如何统计数字的总设置位数

Question

• Given a positive integer A, the task is to count the total number of set bits in the binary representation of all the numbers from 1 to A.

 A = 3
 DECIMAL    BINARY  SET BIT COUNT
    1          01        1
    2          10        1
    3          11        2

1 + 1 + 2 = 4

• I got correct output

Code is below

def solve(A):
     ad = ''
     for i in range(A + 1):
         ad += str(bin(i).replace('ob',''))
     return ad.count('1')

With Bit-wise

  def solve(A):
        count = 0
        for i in range(A + 1):
            while i > 0:
                i= i & (i-1)
                count += 1
        return (count)

• In both scenarios I am getting Time Limit Exceeded.

Answer 1

This would work in O(log(A)) so you shouldn't have Time Limit Exceeded:

def solve(A):
  count = 0
  n = A
  i = 0
  while n > 0:
    if (n & 1) == 1:
      f = ((1 << i) >> 1) * i
      g = (((1 << i) - 1) & A) + 1
      count += f + g
    n >>= 1
    i += 1
  return count

The total number of set bits between 0 and 2^n excluded is 2^(n-1)*n. Because in this particular case, 50% of bits are set in each column and other 50% are unset, and there is n columns.

For a number A which is not a power of 2, we can break down the calculation into several passes, one for each set bit in the number A in question, and use the expression for exact power of 2 (variable f). We must also take care of an additional column of 1 each time (variable g).

Schema to see why it works

Answer 2

I was working on a solution similar to covstag's one, but my way of calculating the sum of bits set for a power of 2 was definitely clumsier. So I stole the idea and adapted it to my solution; the result is just slightly faster, but perhaps easier to understand:

def solve(A):
    loop = 0
    current = 0
    bits = f'{A:b}'
    expo = len(bits) - 1
    for b in bits[:-1]:
        if b == '1':
            power = 2**(expo-1)
            current += expo * power + 1 + 2 * power * loop
            loop += 1
        expo -= 1
    if bits[-1] != '0':
        current += loop + 1
    return current

Answer 3

This would work:

def solve(A):
    return sum(int(b) for n in range(1, A + 1) for b in f"{n:b}" if b == '1')

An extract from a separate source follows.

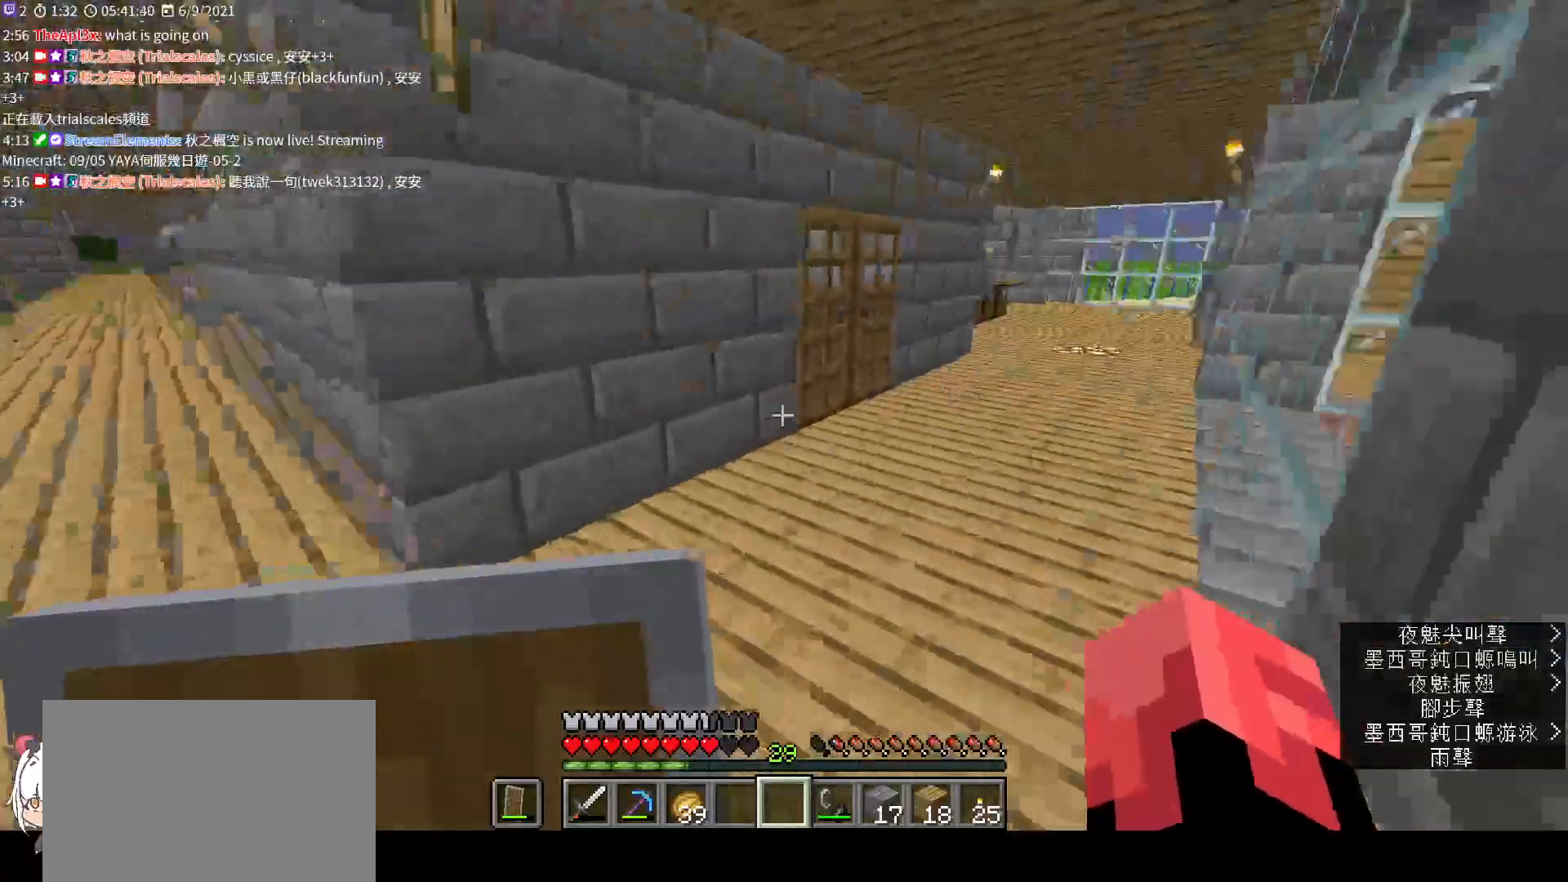
{"keys": ["w"], "mouse": [], "events": [[333, "ctrl", "down"], [433, "ctrl", "up"]]}
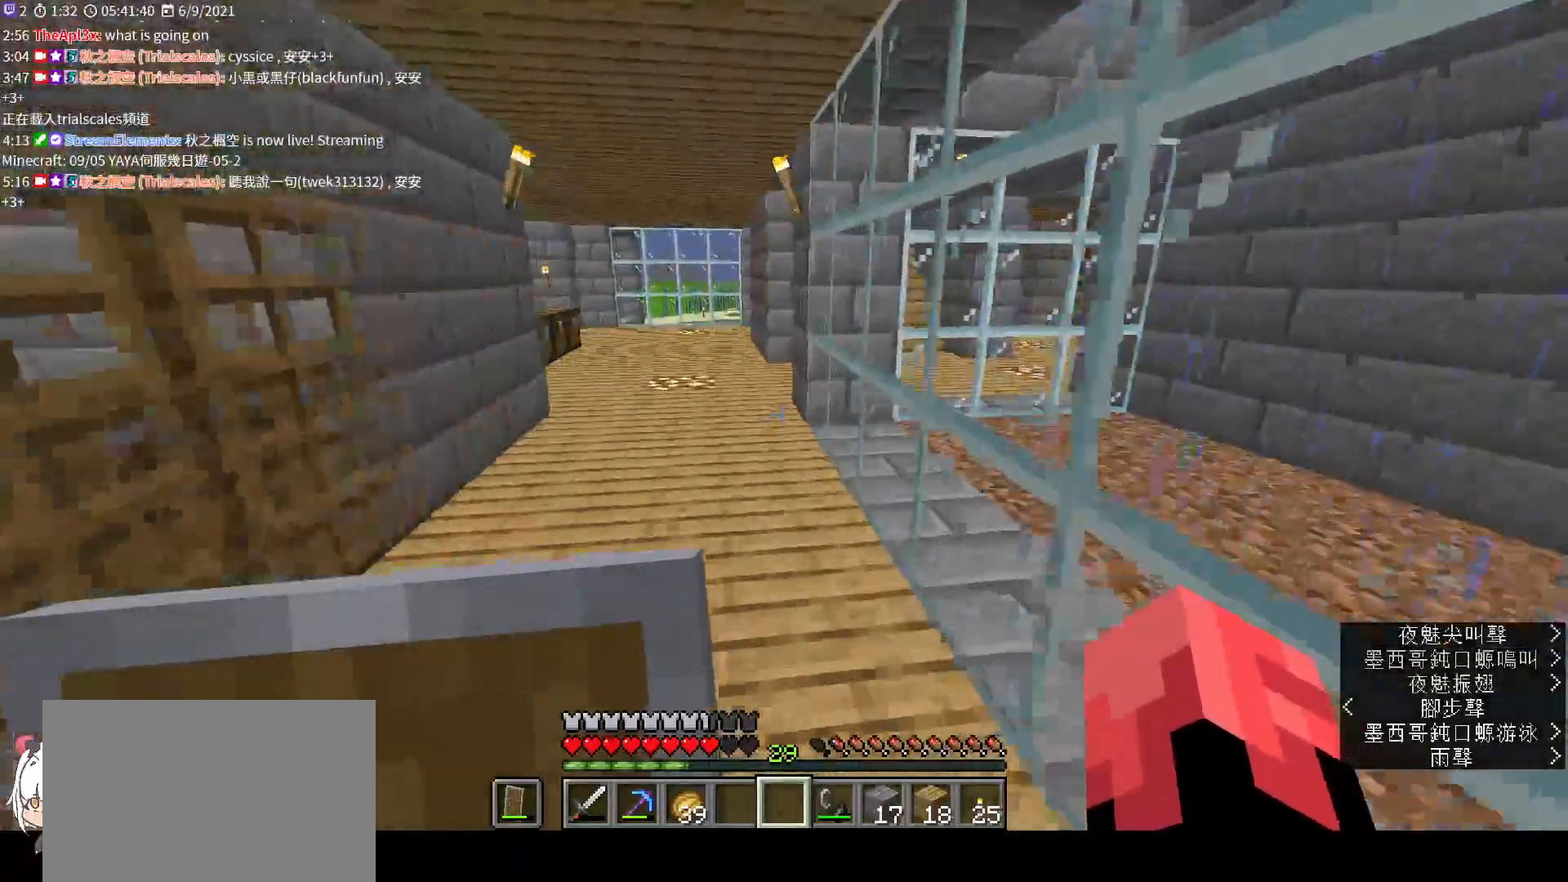
{"keys": ["space", "w"], "mouse": [], "events": [[200, "space", "down"]]}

This is another, very classic, way:

def solve(A):
    result = 0
    for n in range(1, A + 1):
        while n > 0:
            result += n % 2
            n //= 2
    return result 

In yours first solution, you can improve it a little:

def solve(A):
    result = 0
    for i in range(A + 1):
         result += bin(i).count('1')
    return result

or even to

def solve(A):
    return sum(bin(i + 1).count('1') for i in range(A))

which is similar to my first attempt, maybe even better.